Vambéry, ARMINIUS

Chambers's Encyclopaedia, Volume 10: Swastika to Zyrianovsk and Index, p. 421–422

Vambéry, ARMINIUS, traveller and philologist, was born at Szerdahely in Hungary, 19th March 1832. At twelve he was apprenticed to a ladies' dressmaker, but afterwards took to teaching. Next he entered a school at St George, Presburg, helped by various friends; he was soon able to speak Latin with fluency. In 1846 he entered a school at Coronation, where he struggled to support himself, undaunted by want and privation. His holidays were spent in tramping through the country; at sixteen he was conversant with several languages. A strong desire for eastern travel led him to Constantinople, where he applied himself to the study of Oriental languages. In 1858 he issued a German-Turkish dictionary. He was made corresponding member of the Hungarian Academy, and in 1861 he received a travelling stipend of a thousand florins. In 1862-64 he travelled in the disguise of a dervish, by routes unknown to Europeans, through the deserts of the Oxus to Khliva, and thence by Bokhara to Samarcand.

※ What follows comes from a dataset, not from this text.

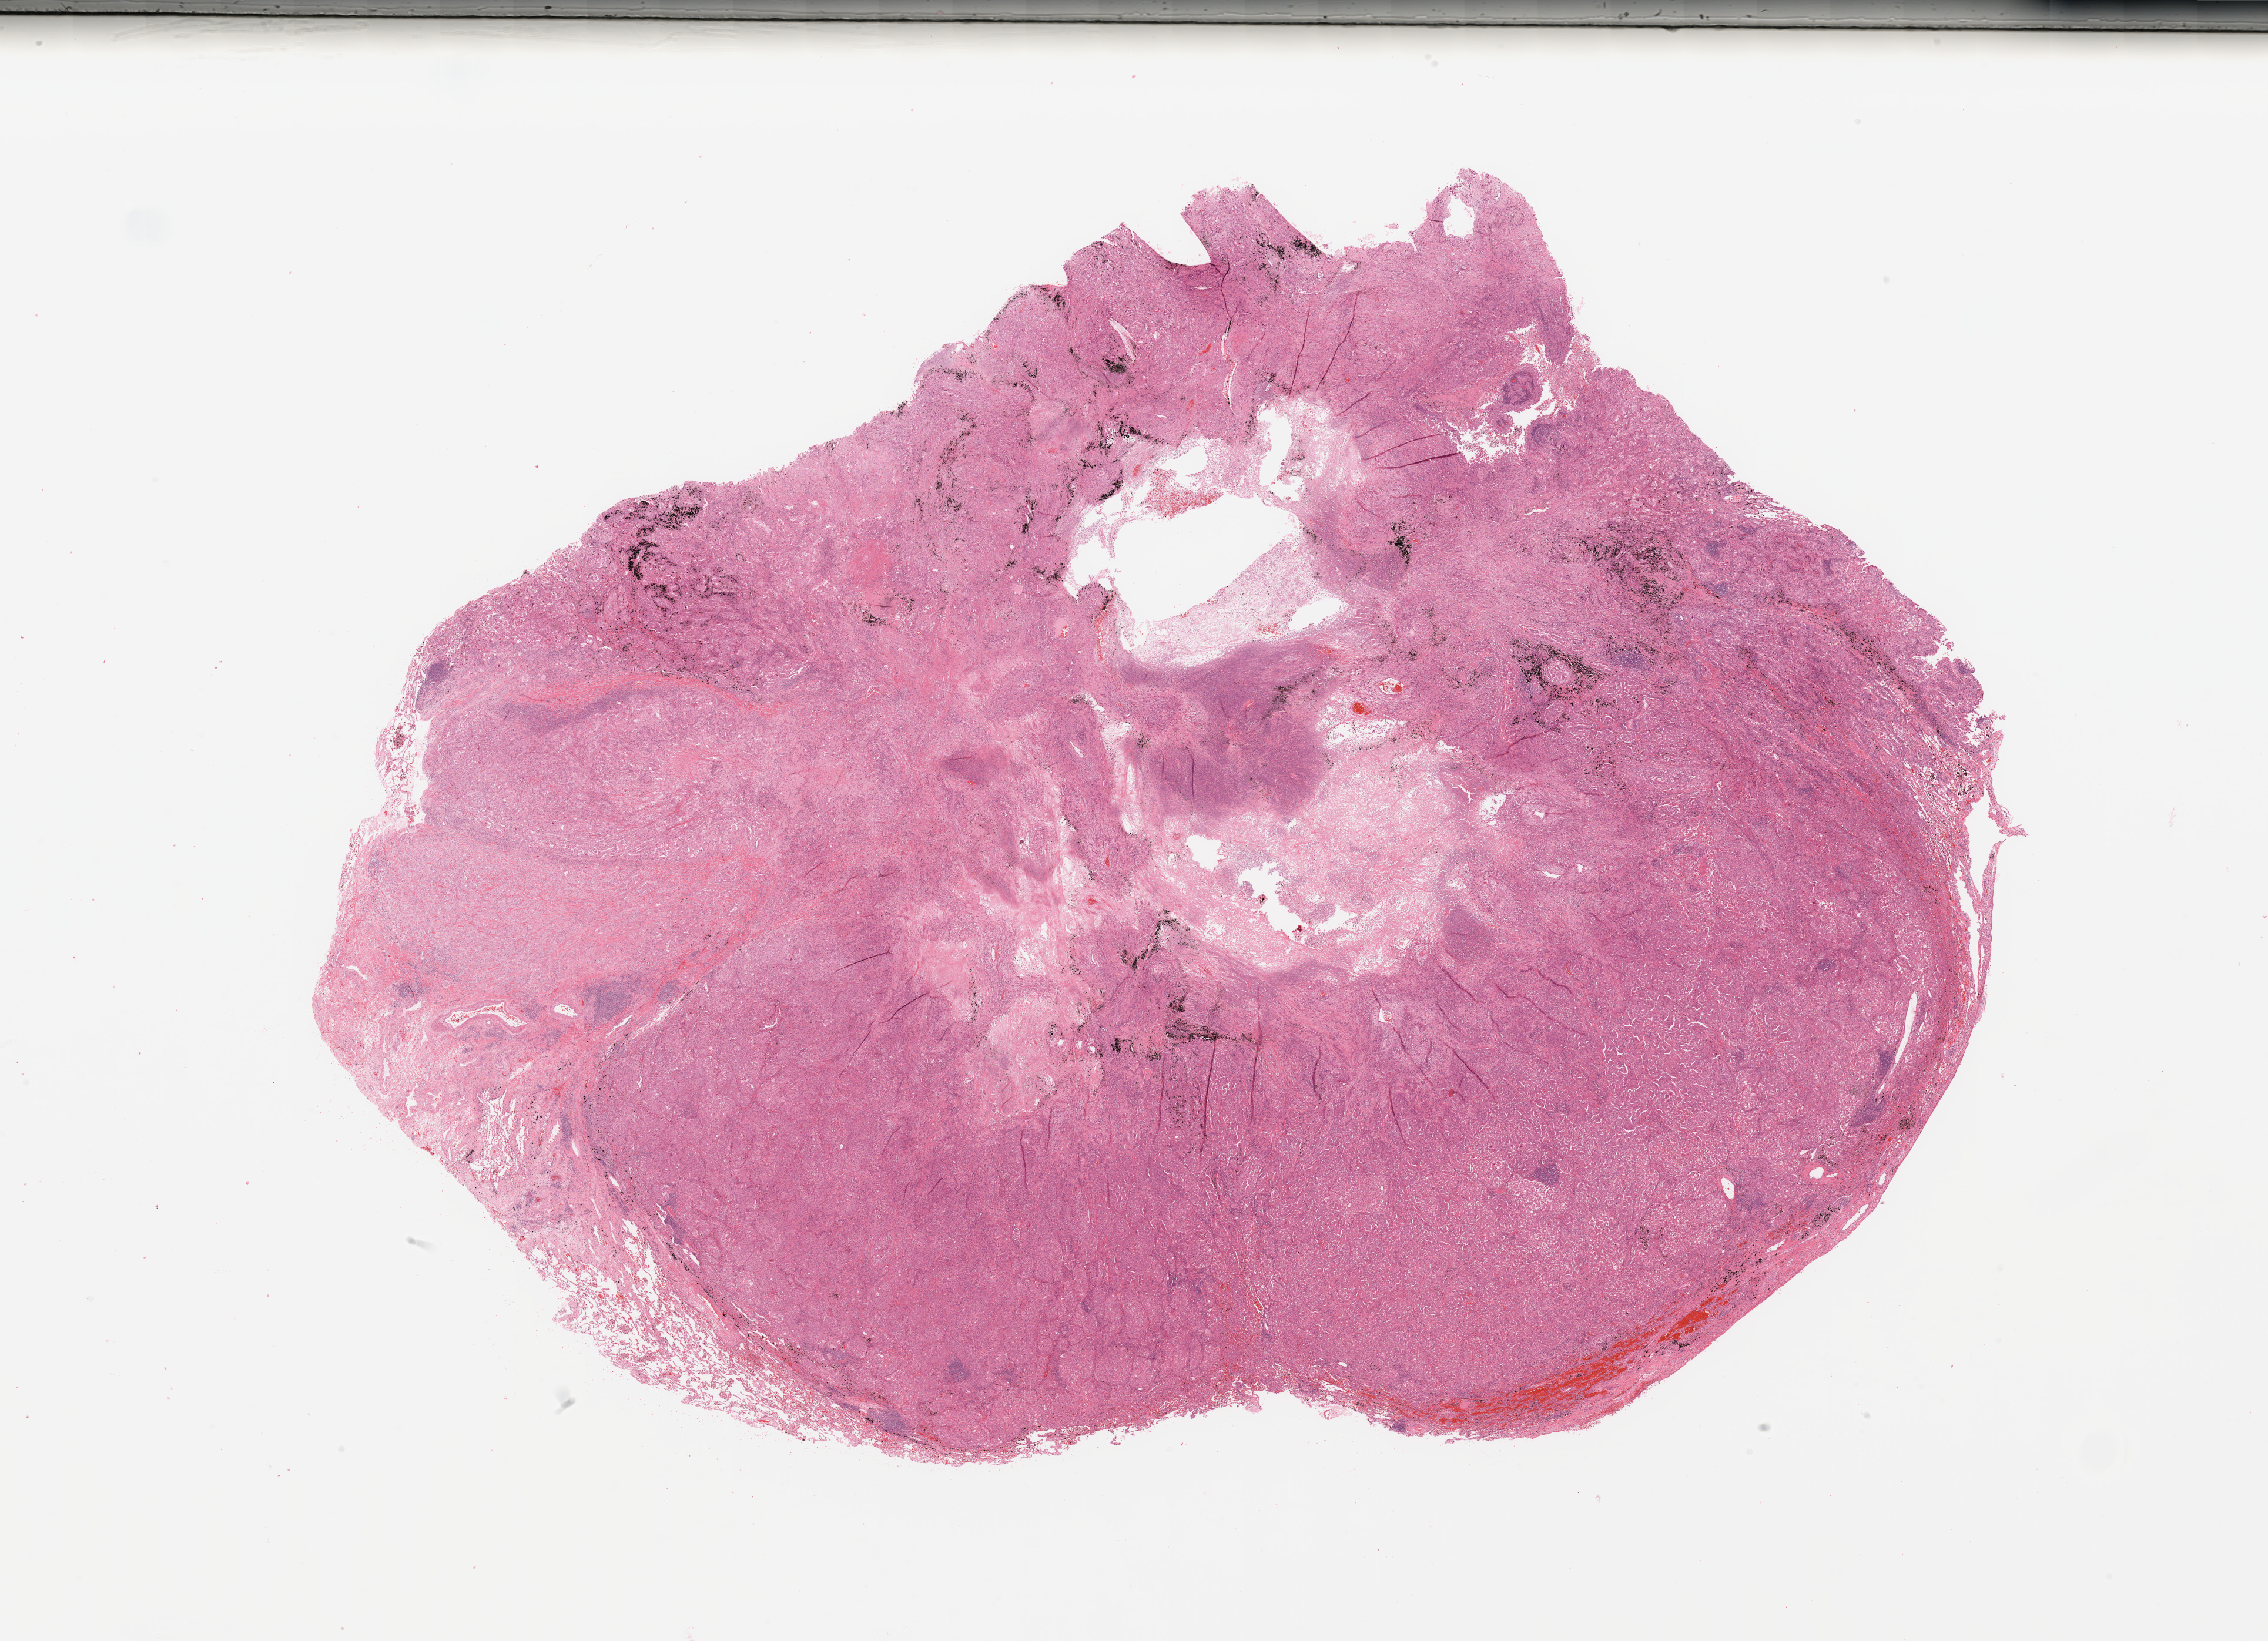
Digitized H&E-stained tissue section (whole slide), shown as a low-resolution overview of the whole scanned area (about 30.5 x 22.1 mm, from a 20x scan). Tumour tissue sample, lung. Male, 71 y/o. Histologic grade: G3 (poorly differentiated).
Diagnosis: Adenocarcinoma, NOS. AJCC pathologic stage: IIIA.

His position precluded him from making instrumental observations for the purposes of geography, but was eminently favourable to an insight into the customs and language of the peoples visited.

His valuable Travels and Adventures in Central Asia (Lond. 1864) was written out in three months from meagre pencil notes on scraps of paper. As a result of his experience he has spoken and written in favour of British influence in the East as against the rule of Russia. In his periodical and other writings Vambéry supports the idea that the rule of England in the East is most beneficent, that of Russia the least so. He has repeatedly visited England and lectured on this subject.

His other publications are partly philological and ethnographical, partly also historical and political. To the former belong his works relating to the Eastern Turkish and Tartar languages, such as the ethnography of the Turks, the origin of the Magyars, &c., whilst the latter comprise his Wanderings and Adventures in Persia (1867); Sketches of Central Asia (1868); History of Bokhara (1873); Central Asia (1874); The Origin of the Magyars (1882); Arminius Vambéry, his Life and Adventures (1883); The Coming Struggle for India (1885); and, with Heilprin, Hungary (1887), besides several contributions to the present work.